The song was produced by Nashville songwriter Ross Copperman. "I just feel like vocally, Ross was able to wring something out of me that I hadn't gotten to before, and it feels pretty powerful," said Bentley. "I feel like we're starting to get the ball rolling towards the direction when I heard that song, you know, some sort of thematical thing. [It's] just a killer song. I think when people hear that song, it's a great example of kind of the sound and the production that we're going for on [Riser]."
The song's music video was directed by Wes Edwards
- who also shot Bentley's "Drunk on a Plane
" and "I Hold On
" - in Canada over the 2014 summer. It shows the singer landing with his plane on a lake, before riding on his motorcycle to a secluded cabin where he awaits the arrival of his lost love. The clip helped Bentley realize kind of a bucket list item - flying a seaplane.
Ramsey and Rosen are bandmates in the country act Old Dominion and also collaborate to write tunes for other artists like Bentley. In an Entertainment Weekly interview, Ramsey explained this song's origin: "This was Shane McAnally, Trevor, and myself. I remember Shane walked into the room - you know, he does his thing where he's all excited and busts into a room like Kramer and just dives right in. He was like, 'This idea came to me on the way here…' And he just started saying, 'Say you do, say you might, for tonight.' He was like, 'I don't even know what that means but I think it's cool.' And we were thankfully smart enough to trust him. Usually when Shane's excited, it serves you well to go with it."

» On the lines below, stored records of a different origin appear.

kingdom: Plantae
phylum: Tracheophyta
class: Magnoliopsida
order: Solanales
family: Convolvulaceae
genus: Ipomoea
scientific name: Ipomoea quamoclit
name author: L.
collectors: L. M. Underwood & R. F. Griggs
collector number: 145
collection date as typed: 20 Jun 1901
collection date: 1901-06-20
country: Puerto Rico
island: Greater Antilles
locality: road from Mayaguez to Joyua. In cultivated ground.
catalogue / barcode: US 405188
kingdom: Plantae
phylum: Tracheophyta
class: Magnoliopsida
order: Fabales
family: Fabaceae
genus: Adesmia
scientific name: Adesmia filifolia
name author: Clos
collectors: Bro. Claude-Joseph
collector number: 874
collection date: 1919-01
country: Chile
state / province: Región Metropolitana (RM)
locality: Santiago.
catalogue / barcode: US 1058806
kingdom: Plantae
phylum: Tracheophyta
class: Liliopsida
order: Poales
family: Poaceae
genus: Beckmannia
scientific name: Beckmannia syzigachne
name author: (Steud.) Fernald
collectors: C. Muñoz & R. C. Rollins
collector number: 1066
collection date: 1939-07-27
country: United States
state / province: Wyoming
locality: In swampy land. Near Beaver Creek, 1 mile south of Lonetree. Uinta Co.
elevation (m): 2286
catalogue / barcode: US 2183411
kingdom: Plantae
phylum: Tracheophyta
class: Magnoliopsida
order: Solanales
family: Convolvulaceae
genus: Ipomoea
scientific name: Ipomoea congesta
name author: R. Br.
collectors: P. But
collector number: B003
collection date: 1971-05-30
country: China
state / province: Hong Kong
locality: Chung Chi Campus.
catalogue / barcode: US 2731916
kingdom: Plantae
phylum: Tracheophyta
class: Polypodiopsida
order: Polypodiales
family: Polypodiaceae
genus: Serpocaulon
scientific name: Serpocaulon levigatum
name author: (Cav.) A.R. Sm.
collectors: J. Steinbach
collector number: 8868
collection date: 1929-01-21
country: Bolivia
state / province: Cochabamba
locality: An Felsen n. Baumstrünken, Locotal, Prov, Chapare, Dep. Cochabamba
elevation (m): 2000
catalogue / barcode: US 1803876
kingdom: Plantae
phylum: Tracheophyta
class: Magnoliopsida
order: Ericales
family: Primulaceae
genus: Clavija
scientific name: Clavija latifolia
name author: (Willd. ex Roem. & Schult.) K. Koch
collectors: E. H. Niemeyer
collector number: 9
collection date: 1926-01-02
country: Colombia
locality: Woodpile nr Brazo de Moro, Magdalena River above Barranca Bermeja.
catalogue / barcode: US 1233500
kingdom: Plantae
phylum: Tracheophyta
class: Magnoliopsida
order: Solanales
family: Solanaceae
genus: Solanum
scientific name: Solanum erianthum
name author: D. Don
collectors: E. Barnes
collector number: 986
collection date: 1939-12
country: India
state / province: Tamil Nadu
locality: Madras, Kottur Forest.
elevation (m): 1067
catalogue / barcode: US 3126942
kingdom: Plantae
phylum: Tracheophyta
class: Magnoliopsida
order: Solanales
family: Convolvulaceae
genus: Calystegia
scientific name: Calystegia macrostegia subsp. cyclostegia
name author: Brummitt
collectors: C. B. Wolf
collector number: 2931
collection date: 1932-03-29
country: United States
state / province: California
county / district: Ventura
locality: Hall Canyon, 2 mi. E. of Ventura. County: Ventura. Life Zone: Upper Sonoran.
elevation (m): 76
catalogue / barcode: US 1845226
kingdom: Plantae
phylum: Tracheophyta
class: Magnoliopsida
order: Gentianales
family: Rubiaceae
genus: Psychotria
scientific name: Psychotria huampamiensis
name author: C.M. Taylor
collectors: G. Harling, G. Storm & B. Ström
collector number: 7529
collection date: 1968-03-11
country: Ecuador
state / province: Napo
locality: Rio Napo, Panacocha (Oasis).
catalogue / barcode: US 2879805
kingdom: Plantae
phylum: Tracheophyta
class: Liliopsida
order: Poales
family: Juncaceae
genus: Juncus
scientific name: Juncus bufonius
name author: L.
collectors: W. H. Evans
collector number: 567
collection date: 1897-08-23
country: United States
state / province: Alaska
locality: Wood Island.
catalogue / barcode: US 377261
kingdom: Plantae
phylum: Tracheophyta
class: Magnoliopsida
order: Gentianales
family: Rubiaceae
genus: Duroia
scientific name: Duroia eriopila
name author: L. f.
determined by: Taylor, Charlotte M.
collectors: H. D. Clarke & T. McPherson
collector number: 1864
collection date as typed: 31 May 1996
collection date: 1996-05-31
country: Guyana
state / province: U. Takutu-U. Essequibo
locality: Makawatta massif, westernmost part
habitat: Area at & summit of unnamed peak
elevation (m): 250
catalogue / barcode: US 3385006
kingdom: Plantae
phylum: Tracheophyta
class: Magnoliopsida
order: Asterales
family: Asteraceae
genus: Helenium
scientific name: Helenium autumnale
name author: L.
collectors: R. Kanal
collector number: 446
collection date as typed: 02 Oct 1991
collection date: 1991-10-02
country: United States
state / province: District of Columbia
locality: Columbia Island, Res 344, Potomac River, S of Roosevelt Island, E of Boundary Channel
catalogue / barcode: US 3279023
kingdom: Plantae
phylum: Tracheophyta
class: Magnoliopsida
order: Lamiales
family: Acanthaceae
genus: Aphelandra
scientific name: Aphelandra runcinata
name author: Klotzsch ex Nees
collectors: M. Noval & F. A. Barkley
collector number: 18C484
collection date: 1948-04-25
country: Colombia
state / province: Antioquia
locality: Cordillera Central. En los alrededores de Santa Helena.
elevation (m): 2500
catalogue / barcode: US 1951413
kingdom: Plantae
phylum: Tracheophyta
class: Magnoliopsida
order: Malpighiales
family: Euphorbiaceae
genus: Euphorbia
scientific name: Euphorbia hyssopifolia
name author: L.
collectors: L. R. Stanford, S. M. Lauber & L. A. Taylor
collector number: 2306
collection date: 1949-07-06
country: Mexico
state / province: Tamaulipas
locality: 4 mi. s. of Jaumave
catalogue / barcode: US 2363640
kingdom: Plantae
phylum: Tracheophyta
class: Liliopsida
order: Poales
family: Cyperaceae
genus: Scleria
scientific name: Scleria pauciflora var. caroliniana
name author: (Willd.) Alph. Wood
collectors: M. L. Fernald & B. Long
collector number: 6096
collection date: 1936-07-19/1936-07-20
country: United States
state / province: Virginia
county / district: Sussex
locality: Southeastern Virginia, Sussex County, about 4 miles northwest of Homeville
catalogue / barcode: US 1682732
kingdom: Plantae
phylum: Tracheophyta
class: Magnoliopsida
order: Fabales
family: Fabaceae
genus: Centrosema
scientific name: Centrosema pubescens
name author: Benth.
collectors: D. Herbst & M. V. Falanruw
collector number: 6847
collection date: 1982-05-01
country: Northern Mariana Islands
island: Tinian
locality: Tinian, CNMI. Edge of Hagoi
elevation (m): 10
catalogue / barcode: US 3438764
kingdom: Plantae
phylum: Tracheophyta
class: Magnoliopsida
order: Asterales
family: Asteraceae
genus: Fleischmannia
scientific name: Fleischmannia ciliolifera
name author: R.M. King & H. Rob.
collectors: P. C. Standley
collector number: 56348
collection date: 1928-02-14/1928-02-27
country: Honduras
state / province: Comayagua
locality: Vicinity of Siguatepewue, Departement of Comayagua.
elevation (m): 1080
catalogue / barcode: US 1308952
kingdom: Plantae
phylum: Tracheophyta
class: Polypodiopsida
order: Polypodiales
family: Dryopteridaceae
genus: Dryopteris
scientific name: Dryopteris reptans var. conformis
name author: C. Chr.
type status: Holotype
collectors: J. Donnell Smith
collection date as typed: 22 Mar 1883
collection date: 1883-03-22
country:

"And sometimes songs are work and sometimes it seems like they write themselves. With that one, it seemed to write itself. I remember going home and listening to it over and over and over and texting these guys going, 'I don't know what we just did but I think it's big.' As a band, we were playing it out a lot and it was kind of hard to let go - they're not always to let go. For the rest of the world, that's Dierks Bentley's song now and it helps us in our live show to add a little cred to what we do."